City finance director Helen McIver warned that the city’s general fund could come in $75,000 short if the revenue inflow continues at the current pace. The budget report reflects some revenue items being reported at 50 to 97.12 percent uncollected.

She said the some of the concerns stemmed from franchise fees, tag agency and state revenue sharing. In franchise fees, the city could miss the anticipated budget target by $40,000, in large part because a 25-year contract with Clay Electric sunset earlier in the fiscal year.

The tag agency has seen declining revenues because people can now renew their tags online, said McIver. The tag agency has currently collected only 28 percent of the anticipated $65,000 of revenue budgeted for the year.

The inflow of tax revenues will increase during the next couple months, said McIver. But it will probably not increase enough to cover the entire $75,000 deficit predicted at the current time.

Although the city’s fiscal year budget is on an October through September annual cycle, both McIver and City Manager Jeri Langman said it is too early to predict how the city stands in terms of its yearly revenue.  Usually, Langman said, the budget process is not started until around June.
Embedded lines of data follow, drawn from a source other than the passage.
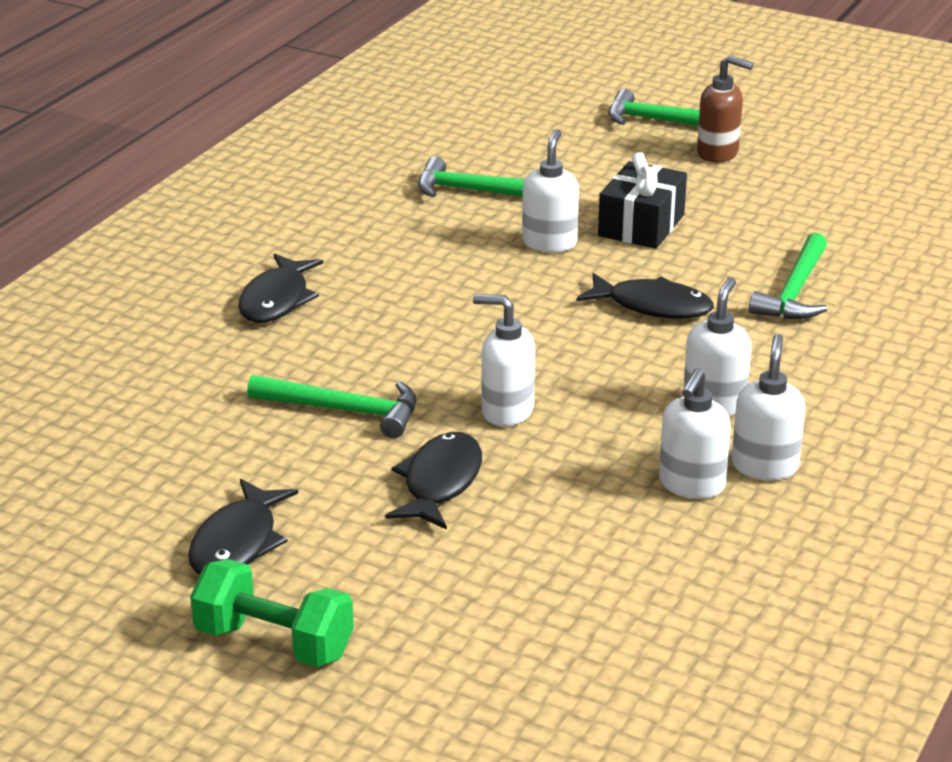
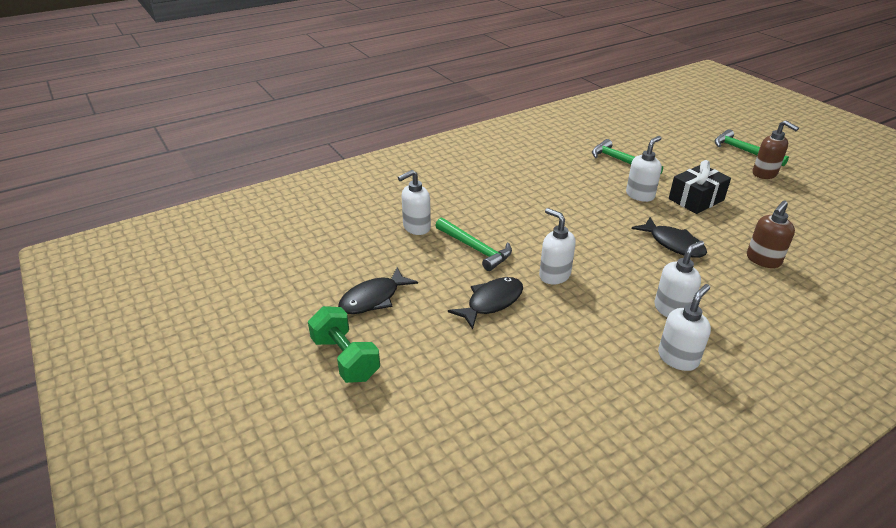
camera: 30 degrees right, 5 degrees up
black fish [238,253,323,323] -> none
white soap dispenser [659,368,731,499] -> white soap dispenser moved to [398,170,431,235]
green hammer [749,232,828,319] -> brown soap dispenser [747,200,795,268]

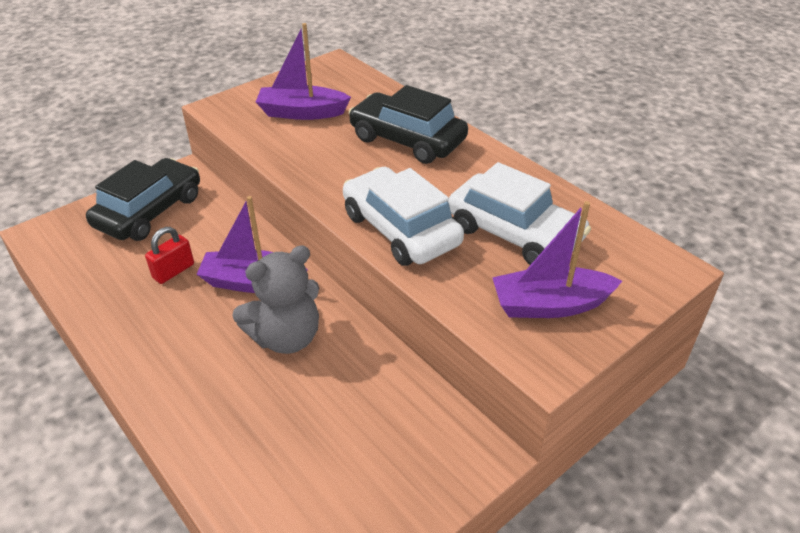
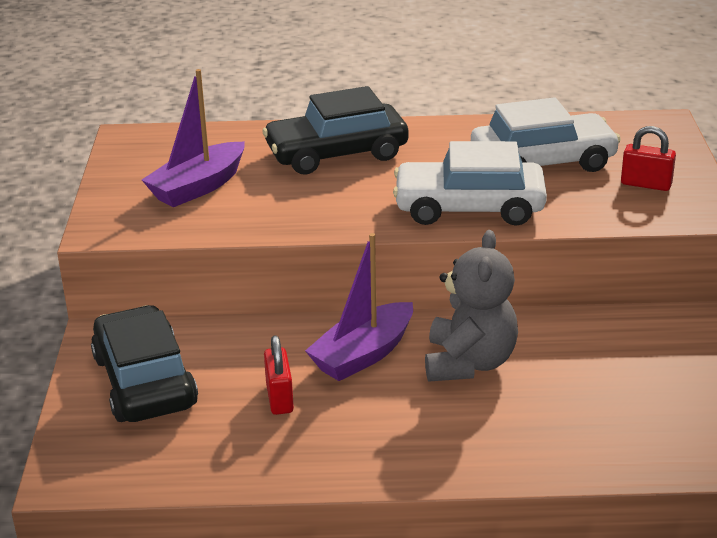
camera: 50 degrees left, 10 degrees down
purple boat [492,201,622,318] -> red padlock [621,126,676,191]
The city is working to ensure that the General Revenue Fund stays on par with the budget by cutting back on spending. McIver said the city can warn departments that funding for certain projects is no longer available. For example, if a city vehicle breaks down, it will have to be parked instead of repaired.

Staff said the city could determine if there are unspent, undedicated funds elsewhere that could be transferred to the General Revenue Fund, and there is money remaining in contingency that could be transferred if necessary. As a last resort, the city has money set aside in savings, part of which covers two months’ operating costs in case of emergency, staff reported.

Vice Mayor Bob Barnas said he would prefer that the money set aside in savings remain untouched.

Barnas warned during the budget workshop that the city may see layoffs, pay cuts and department consolidation. He said if the city was a business, it would have no choice but to lay off, cut back and consolidate in such a situation.

However, Langman said that over the last three years, there has been a tremendous amount of layoffs and cutbacks.

The city identified other departments falling short on budgeted revenue as well. The wastewater system’s total revenue is currently at 75 percent unearned as of a recent monthly recap report.

McIver states that the sewer account is in the current situation because rates were budgeted to be increased, but the current commission voted in December to not raise them. Also, additional users who would create addition revenue were expected to be added on to the sewer system, but implementation of Phases 4 and 5 were halted due to the USDA withdrawing the $1.6 million needed to complete the work.

The current budget report accounts for six month’s of revenue from the projected additional users at approximately $38,000. That money will remain uncollected. McIver said if the $38,000 in projected revenue and the anticipated gain from a rate increase were to be removed from the budget, the sewer account would be on par with where it was last year at this time.

Langman said the city is working on coming up with solutions to the budget shortfall. She said in the near future, the commission will be looking at capacity fees on vacant lots and a sliding scale for the sewer bills. Currently, water rates are tied to the sewer, and the city sees a decrease in the amount of water used as a result of customer concerns of high bills. The commission will discuss the possibility of adjusting that system.